Newlyweds, first home
 One year, she and Grandfather had been to New York City together while he attended board meetings. They attended the opening run of “My Fair Lady” on Broadway, starring Rex Harrison and Julie Andrews. They came home with the original playbill (program) and a stereo 33 1/3 RPM record of the soundtrack. (You younger folks may be forgiven for not even knowning what that has reference to). They had recently purchased a large (probably six feet wide for good speaker separation) stereo console. It's an antique now, but they were delighted with the sound it produced, a quantum leap up from radio. Grandfather would instruct me where to sit in front of it to get the full stereo effect. Dad found that old playbill among Nana's treasures in her cedar chest recently, and knowing of the special connection with it I had shared with Nana, sent it along to me as a loving memento.

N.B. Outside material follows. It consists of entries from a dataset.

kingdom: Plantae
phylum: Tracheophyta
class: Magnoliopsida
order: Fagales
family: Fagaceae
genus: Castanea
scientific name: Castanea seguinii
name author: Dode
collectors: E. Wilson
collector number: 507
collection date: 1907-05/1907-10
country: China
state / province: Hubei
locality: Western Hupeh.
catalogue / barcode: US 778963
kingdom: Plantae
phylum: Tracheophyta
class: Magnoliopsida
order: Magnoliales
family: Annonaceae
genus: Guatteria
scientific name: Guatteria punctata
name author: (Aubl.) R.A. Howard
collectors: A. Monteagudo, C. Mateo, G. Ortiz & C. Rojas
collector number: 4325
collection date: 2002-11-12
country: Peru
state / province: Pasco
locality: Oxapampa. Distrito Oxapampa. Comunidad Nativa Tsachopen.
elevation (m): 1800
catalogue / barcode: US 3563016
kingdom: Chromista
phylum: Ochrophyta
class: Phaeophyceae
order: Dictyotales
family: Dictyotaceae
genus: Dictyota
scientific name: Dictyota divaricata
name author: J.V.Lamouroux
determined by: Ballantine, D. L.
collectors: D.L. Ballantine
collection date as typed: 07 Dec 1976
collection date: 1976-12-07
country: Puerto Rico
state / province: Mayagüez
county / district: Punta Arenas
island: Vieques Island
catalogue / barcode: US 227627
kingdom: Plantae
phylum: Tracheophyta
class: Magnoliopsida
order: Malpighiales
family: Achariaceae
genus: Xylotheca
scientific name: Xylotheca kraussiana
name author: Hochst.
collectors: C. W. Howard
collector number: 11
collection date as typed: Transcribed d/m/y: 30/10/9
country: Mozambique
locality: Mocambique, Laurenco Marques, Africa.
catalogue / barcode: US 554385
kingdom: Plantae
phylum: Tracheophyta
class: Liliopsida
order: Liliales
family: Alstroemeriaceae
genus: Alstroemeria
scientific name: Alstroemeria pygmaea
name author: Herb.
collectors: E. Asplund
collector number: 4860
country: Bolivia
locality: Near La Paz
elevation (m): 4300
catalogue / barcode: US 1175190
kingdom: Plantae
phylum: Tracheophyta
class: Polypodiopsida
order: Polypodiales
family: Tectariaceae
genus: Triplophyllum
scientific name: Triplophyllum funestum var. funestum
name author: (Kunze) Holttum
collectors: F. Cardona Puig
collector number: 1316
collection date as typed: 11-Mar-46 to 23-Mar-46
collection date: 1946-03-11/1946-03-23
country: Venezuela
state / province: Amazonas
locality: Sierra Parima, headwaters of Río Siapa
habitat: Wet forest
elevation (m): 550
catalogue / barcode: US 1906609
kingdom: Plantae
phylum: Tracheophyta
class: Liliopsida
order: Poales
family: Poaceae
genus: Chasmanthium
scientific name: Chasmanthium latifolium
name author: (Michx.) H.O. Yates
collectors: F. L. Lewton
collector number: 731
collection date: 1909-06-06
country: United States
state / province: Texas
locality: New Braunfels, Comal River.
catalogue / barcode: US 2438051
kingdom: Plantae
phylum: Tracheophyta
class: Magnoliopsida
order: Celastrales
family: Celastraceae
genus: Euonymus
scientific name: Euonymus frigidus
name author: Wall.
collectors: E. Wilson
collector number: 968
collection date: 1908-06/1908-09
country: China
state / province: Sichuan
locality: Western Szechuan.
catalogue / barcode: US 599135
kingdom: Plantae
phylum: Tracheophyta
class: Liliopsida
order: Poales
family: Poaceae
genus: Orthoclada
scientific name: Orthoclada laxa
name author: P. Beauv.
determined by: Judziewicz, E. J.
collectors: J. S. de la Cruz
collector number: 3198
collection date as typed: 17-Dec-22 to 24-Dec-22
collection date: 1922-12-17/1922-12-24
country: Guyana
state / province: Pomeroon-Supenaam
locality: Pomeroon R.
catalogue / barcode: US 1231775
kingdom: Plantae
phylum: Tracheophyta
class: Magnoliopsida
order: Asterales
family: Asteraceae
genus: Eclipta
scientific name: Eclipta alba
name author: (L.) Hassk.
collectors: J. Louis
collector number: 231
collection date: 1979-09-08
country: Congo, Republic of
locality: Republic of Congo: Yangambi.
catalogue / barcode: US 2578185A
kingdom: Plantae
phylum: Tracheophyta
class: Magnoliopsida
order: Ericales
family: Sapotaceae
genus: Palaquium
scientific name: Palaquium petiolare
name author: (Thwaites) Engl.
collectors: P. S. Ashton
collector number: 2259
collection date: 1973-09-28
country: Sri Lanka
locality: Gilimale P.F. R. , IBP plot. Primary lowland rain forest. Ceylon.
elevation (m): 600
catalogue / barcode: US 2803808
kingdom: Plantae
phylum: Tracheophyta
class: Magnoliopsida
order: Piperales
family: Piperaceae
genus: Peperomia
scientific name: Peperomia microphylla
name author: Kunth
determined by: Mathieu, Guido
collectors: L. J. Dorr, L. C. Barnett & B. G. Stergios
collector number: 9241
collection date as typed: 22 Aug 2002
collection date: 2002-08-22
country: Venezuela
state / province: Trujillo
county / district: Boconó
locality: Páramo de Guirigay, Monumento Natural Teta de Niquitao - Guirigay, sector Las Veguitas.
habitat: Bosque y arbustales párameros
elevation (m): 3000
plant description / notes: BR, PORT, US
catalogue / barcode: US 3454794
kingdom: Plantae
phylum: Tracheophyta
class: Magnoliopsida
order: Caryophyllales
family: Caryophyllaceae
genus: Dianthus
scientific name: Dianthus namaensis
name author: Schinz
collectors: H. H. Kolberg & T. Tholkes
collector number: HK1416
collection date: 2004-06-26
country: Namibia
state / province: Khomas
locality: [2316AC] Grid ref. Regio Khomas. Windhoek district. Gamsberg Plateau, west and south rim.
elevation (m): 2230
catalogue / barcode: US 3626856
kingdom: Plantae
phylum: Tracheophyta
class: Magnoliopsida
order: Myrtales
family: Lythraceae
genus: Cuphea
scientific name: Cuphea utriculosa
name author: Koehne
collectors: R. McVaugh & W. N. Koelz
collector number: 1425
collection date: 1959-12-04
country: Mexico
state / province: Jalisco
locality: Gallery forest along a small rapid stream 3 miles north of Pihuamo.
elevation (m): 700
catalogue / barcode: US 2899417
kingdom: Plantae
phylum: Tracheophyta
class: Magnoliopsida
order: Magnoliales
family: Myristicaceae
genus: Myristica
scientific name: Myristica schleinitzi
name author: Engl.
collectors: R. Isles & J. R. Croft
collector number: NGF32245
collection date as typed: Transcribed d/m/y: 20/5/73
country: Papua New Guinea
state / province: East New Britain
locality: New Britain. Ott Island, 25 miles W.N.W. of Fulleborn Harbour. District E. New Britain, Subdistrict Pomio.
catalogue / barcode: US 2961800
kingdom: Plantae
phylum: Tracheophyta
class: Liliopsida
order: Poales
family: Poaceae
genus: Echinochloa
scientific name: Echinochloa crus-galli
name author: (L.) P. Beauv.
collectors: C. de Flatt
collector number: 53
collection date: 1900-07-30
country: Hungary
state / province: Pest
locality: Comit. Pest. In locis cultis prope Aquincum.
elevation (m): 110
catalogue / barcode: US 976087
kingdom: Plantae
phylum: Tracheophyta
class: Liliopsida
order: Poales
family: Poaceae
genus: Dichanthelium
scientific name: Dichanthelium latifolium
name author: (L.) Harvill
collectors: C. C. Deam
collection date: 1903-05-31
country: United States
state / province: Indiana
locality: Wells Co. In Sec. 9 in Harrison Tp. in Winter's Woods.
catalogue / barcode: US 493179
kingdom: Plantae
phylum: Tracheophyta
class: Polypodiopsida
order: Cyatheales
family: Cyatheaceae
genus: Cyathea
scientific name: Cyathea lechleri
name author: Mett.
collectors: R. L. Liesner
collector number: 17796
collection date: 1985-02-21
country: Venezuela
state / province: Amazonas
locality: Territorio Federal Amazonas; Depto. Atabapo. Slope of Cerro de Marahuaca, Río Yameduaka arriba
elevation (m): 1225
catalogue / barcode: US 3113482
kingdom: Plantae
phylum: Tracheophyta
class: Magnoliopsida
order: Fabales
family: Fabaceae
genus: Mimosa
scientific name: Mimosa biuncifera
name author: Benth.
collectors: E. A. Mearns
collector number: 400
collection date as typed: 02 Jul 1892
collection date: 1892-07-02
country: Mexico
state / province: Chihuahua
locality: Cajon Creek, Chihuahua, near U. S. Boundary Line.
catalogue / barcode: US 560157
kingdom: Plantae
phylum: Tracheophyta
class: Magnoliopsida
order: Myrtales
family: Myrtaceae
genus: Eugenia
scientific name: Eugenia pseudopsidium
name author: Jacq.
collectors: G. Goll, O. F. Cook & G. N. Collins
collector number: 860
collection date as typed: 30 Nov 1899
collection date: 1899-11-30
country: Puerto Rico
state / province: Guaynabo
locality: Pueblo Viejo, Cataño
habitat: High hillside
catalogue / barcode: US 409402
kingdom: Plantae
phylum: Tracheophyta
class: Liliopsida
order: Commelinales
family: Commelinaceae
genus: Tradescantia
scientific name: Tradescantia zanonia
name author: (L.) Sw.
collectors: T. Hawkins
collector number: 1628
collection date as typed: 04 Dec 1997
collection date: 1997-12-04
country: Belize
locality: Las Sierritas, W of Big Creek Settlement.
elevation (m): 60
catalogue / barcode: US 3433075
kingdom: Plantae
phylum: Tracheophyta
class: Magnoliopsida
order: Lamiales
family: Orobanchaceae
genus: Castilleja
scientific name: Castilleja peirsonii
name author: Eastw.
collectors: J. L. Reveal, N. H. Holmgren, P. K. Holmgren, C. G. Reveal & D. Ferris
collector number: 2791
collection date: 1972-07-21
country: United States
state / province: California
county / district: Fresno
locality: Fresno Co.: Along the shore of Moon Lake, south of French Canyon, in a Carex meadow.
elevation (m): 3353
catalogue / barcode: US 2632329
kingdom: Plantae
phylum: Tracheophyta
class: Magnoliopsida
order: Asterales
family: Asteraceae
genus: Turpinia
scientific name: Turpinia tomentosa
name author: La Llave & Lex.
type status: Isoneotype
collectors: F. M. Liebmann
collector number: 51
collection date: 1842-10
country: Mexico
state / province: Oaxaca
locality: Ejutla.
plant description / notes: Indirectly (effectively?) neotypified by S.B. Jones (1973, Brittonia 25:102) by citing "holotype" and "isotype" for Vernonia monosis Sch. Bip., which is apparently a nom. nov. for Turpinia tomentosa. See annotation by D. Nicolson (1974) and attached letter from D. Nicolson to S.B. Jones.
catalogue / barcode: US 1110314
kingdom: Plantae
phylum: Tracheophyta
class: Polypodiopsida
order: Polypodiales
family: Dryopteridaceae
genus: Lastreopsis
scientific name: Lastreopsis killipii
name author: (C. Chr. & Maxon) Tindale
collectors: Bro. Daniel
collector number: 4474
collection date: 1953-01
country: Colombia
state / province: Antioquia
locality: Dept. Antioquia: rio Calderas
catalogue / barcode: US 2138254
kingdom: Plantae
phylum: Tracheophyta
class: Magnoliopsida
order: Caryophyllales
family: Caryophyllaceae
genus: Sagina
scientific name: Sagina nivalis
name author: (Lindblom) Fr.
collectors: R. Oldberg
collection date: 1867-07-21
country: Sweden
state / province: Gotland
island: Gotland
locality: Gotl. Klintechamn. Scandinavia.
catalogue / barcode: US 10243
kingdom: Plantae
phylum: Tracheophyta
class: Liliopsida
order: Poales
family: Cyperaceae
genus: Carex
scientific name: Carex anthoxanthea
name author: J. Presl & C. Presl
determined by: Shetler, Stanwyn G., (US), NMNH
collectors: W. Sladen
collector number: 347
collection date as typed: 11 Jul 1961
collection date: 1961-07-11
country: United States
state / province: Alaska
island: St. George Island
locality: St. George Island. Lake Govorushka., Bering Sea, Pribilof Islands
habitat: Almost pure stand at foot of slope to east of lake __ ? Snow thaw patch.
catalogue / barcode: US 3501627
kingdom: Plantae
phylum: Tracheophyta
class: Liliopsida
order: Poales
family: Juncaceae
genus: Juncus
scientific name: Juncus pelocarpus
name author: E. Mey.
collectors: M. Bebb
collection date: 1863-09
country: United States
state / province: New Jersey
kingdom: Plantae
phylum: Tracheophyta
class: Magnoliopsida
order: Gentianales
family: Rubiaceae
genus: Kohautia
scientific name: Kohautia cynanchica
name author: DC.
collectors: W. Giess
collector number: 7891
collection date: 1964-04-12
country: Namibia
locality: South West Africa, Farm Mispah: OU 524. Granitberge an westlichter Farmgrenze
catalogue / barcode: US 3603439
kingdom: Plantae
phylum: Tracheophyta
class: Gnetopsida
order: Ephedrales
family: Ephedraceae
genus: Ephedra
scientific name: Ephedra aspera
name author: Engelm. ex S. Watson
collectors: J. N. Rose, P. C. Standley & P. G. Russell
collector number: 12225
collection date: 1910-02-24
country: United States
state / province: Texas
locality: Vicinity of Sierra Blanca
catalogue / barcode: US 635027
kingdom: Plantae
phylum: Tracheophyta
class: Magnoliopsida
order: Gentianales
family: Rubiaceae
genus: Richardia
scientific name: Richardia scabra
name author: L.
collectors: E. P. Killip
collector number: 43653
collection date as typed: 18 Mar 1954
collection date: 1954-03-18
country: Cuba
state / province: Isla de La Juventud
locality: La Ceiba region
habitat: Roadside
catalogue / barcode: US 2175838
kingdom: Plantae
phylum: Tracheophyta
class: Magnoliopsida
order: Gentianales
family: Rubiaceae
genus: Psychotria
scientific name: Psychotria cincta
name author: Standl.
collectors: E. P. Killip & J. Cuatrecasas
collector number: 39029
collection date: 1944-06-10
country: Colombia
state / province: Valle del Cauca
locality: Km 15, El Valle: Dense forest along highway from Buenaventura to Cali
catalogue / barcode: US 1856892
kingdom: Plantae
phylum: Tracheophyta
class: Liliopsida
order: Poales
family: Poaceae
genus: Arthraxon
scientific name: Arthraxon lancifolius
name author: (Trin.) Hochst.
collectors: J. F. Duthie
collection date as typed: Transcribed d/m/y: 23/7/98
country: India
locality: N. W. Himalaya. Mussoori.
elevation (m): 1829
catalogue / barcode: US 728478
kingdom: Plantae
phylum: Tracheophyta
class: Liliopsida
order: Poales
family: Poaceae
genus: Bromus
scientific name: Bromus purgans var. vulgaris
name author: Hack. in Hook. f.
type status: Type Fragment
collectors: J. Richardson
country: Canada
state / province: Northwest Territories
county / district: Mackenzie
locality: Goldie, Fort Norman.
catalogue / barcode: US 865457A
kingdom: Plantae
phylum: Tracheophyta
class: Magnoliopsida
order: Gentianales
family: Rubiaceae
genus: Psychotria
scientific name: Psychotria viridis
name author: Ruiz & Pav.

She would play that record on their stereo in their living room night after night. At one point it was the ONLY stereo record they owned, and she loved it. She warned me in advance to cover my ears when Rex Harrison blasted out his, "Damn, damn, damn, damn" in the introduction to "I've Grown Accustomed to Her Face." She did not want me to be tainted by the "bad words." And yes, our mouths were washed out with soap if we ever repeated them. I would listen to it with her, and often fell asleep on their plush white carpet in front of the stereo with a pillow and blanket. I learned every song and every word because I heard it so frequently. I don’t ever remember hearing her play any other record, though I am certain they eventually must have added to their collection.

Those were magical years for me as a little boy growing up. She loved us all, but I always knew I was her favorite. As my brothers and cousins grew older, they often came with me, or got their own turn to stay with her. And then I learned the sad reality -- they all thought THEY were her favorite too. The reason this was so important to her was that Grandfather’s work as an Apostle took him out of town so often and she welcomed the company on weekends when he was gone.

I still remember his description of jets when they were first introduced. He said it was like “hedge hopping.” He described the airplanes taking off in a much steeper angle, almost “straight up” it seemed to him, then by the time they reached their cruising altitude it seemed like they were coming back down because it was so much faster than train and car travel. He believed jet travel was the most incredible advancement to the work of the Lord in the last days because it meant the General Authorities could get to the people so much easier. Now, of course, we have so many other modern tools like the Internet and computers to broadcast conferences and keep the General Authorities closer to the people.

I couldn’t wait until the time when I turned sixteen so I could drive Nana wherever she wanted to go on the weekends. She didn’t like to drive very much, and Grandfather left his white 1960 Buick Electra in the garage while he was gone most of the time. Favorite car:  Buick. Never owned anything else. He had a good friend who was a Buick dealer in Tooele and he was loyal. And yes, he liked the fins on that beauty!

Grandfather loved Nana very much. However, she died in 1962, when I was fifteen.  He was so sad when she died. I loved her very much too, and I missed our sleepovers when she was gone.